Segment Start: DATASET RECORDS

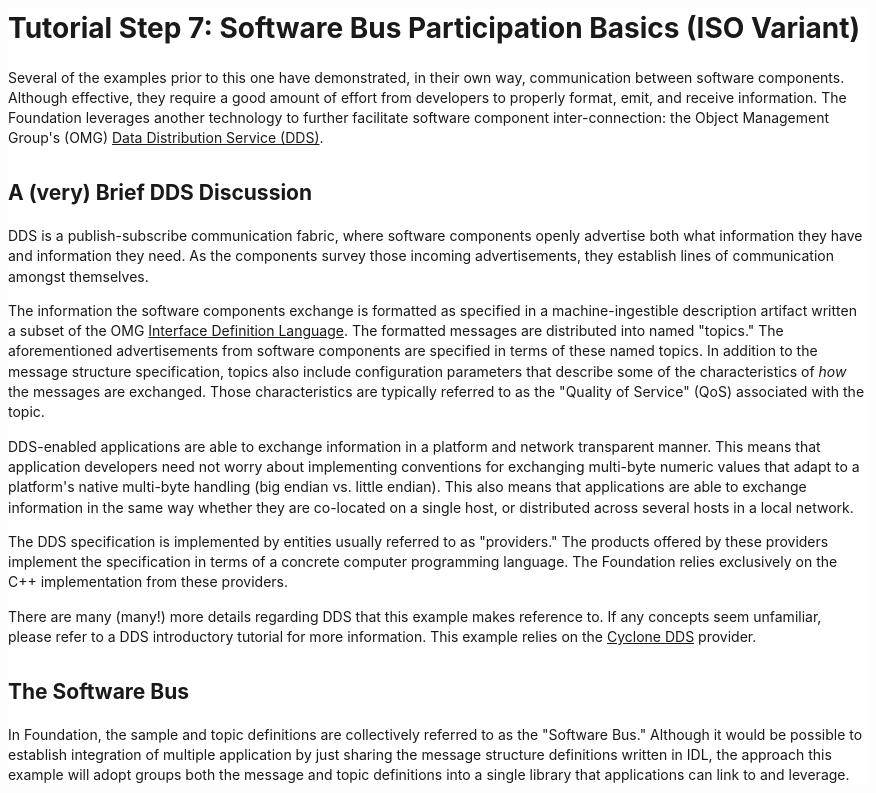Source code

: # Tutorial Step 7: Software Bus Participation Basics (ISO Variant)

Several of the examples prior to this one have demonstrated, in their own way,
communication between software components. Although effective, they require a
good amount of effort from developers to properly format, emit, and receive
information. The Foundation leverages another technology to further facilitate
software component inter-connection: the Object Management Group's (OMG)
[Data Distribution Service (DDS)][omg_dds_spec].

## A (very) Brief DDS Discussion

DDS is a publish-subscribe communication fabric, where software components
openly advertise both what information they have and information they need. As
the components survey those incoming advertisements, they establish lines of
communication amongst themselves.

The information the software components exchange is formatted as specified in a
machine-ingestible description artifact written a subset of the OMG
[Interface Definition Language][omg_idl_spec]. The formatted messages are
distributed into named "topics." The aforementioned advertisements from software
components are specified in terms of these named topics. In addition to the
message structure specification, topics also include configuration parameters
that describe some of the characteristics of *how* the messages are exchanged.
Those characteristics are typically referred to as the "Quality of Service"
(QoS) associated with the topic.

DDS-enabled applications are able to exchange information in a platform and
network transparent manner. This means that application developers need not
worry about implementing conventions for exchanging multi-byte numeric values
that adapt to a platform's native multi-byte handling (big endian vs. little
endian). This also means that applications are able to exchange information in
the same way whether they are co-located on a single host, or distributed across
several hosts in a local network.

The DDS specification is implemented by entities usually referred to as
"providers." The products offered by these providers implement the specification
in terms of a concrete computer programming language. The Foundation relies
exclusively on the C++ implementation from these providers.

There are many (many!) more details regarding DDS that this example makes
reference to. If any concepts seem unfamiliar, please refer to a DDS
introductory tutorial for more information. This example relies on the
[Cyclone DDS][CycloneDDS] provider.

## The Software Bus

In Foundation, the sample and topic definitions are collectively referred to as
the "Software Bus." Although it would be possible to establish integration of
multiple application by just sharing the message structure definitions written
in IDL, the approach this example will adopt groups both the message and topic
definitions into a single library that applications can link to and leverage.


[CxxFunctional]: https://en.cppreference.com/w/cpp/utility/functional "C++ Functional Module"
[CycloneDDS]: https://cyclonedds.io/ "Cyclone DDS"
[OpenSplice]: https://github.com/ADLINK-IST/opensplice "Vortex OpenSplice Community Edition"
[omg_dds_spec]: https://www.omg.org/spec/DDS/ "OMG DDS Specification"
[omg_dds_xml_spec]: https://www.omg.org/spec/DDS-XML/ "OMG DDS XML Syntax Specification"
[omg_idl_spec]: https://www.omg.org/spec/IDL/ "OMG IDL Specification"
[xpath_intro]: https://www.w3schools.com/xml/xpath_intro.asp "W3Schools XPath Introduction"
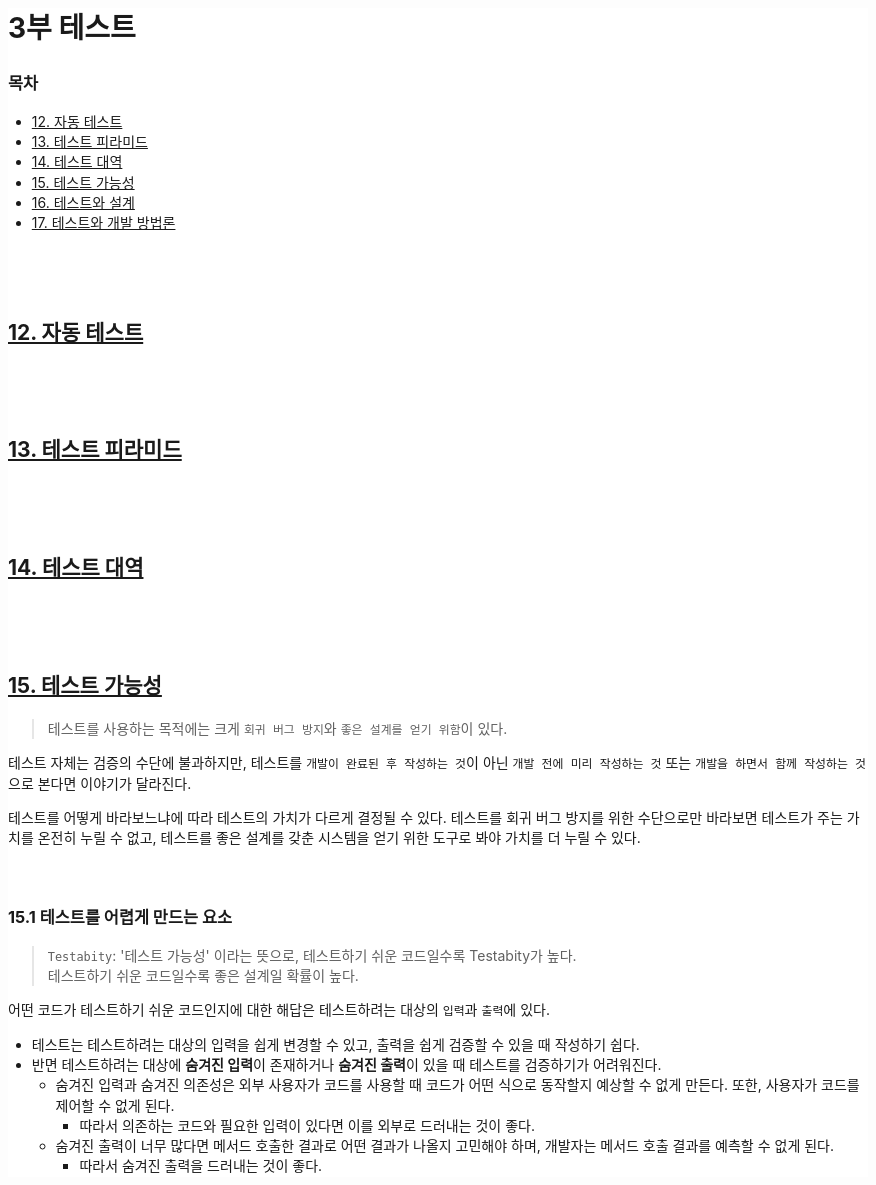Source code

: # 3부 테스트

### 목차

- [12. 자동 테스트](#12-자동-테스트)
- [13. 테스트 피라미드](#13-테스트-피라미드)
- [14. 테스트 대역](#14-테스트-대역)
- [15. 테스트 가능성](#15-테스트-가능성)
- [16. 테스트와 설계](#16-테스트와-설계)
- [17. 테스트와 개발 방법론](#17-테스트와-개발-방법론)

<br>
<br>

## [12. 자동 테스트](#목차)


<br>
<br>

## [13. 테스트 피라미드](#목차)



<br>
<br>

## [14. 테스트 대역](#목차)



<br>
<br>


## [15. 테스트 가능성](#목차)

> 테스트를 사용하는 목적에는 크게 `회귀 버그 방지`와 `좋은 설계를 얻기 위함`이 있다.  

테스트 자체는 검증의 수단에 불과하지만, 테스트를 `개발이 완료된 후 작성하는 것`이 아닌 `개발 전에 미리 작성하는 것` 또는 `개발을 하면서 함께 작성하는 것`으로 본다면 이야기가 달라진다.

테스트를 어떻게 바라보느냐에 따라 테스트의 가치가 다르게 결정될 수 있다. 테스트를 회귀 버그 방지를 위한 수단으로만 바라보면 테스트가 주는 가치를 온전히 누릴 수 없고, 테스트를 좋은 설계를 갖춘 시스템을 얻기 위한 도구로 봐야 가치를 더 누릴 수 있다.

<br>

### 15.1 테스트를 어렵게 만드는 요소

> `Testabity`: '테스트 가능성' 이라는 뜻으로, 테스트하기 쉬운 코드일수록 Testabity가 높다.  
> 테스트하기 쉬운 코드일수록 좋은 설계일 확률이 높다.

어떤 코드가 테스트하기 쉬운 코드인지에 대한 해답은 테스트하려는 대상의 `입력`과 `출력`에 있다.
- 테스트는 테스트하려는 대상의 입력을 쉽게 변경할 수 있고, 출력을 쉽게 검증할 수 있을 때 작성하기 쉽다.
- 반면 테스트하려는 대상에 **숨겨진 입력**이 존재하거나 **숨겨진 출력**이 있을 때 테스트를 검증하기가 어려워진다.
  - 숨겨진 입력과 숨겨진 의존성은 외부 사용자가 코드를 사용할 때 코드가 어떤 식으로 동작할지 예상할 수 없게 만든다. 또한, 사용자가 코드를 제어할 수 없게 된다.
    - 따라서 의존하는 코드와 필요한 입력이 있다면 이를 외부로 드러내는 것이 좋다.
  - 숨겨진 출력이 너무 많다면 메서드 호출한 결과로 어떤 결과가 나올지 고민해야 하며, 개발자는 메서드 호출 결과를 예측할 수 없게 된다.
    - 따라서 숨겨진 출력을 드러내는 것이 좋다.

Segment End: DATASET RECORDS

(TASK GOAL) For the string "single", go through the entries above and copy each line where it occurs.

(RESPONSE TO THIS EXERCISE)
the same way whether they are co-located on a single host, or distributed across
definitions into a single library that applications can link to and leverage.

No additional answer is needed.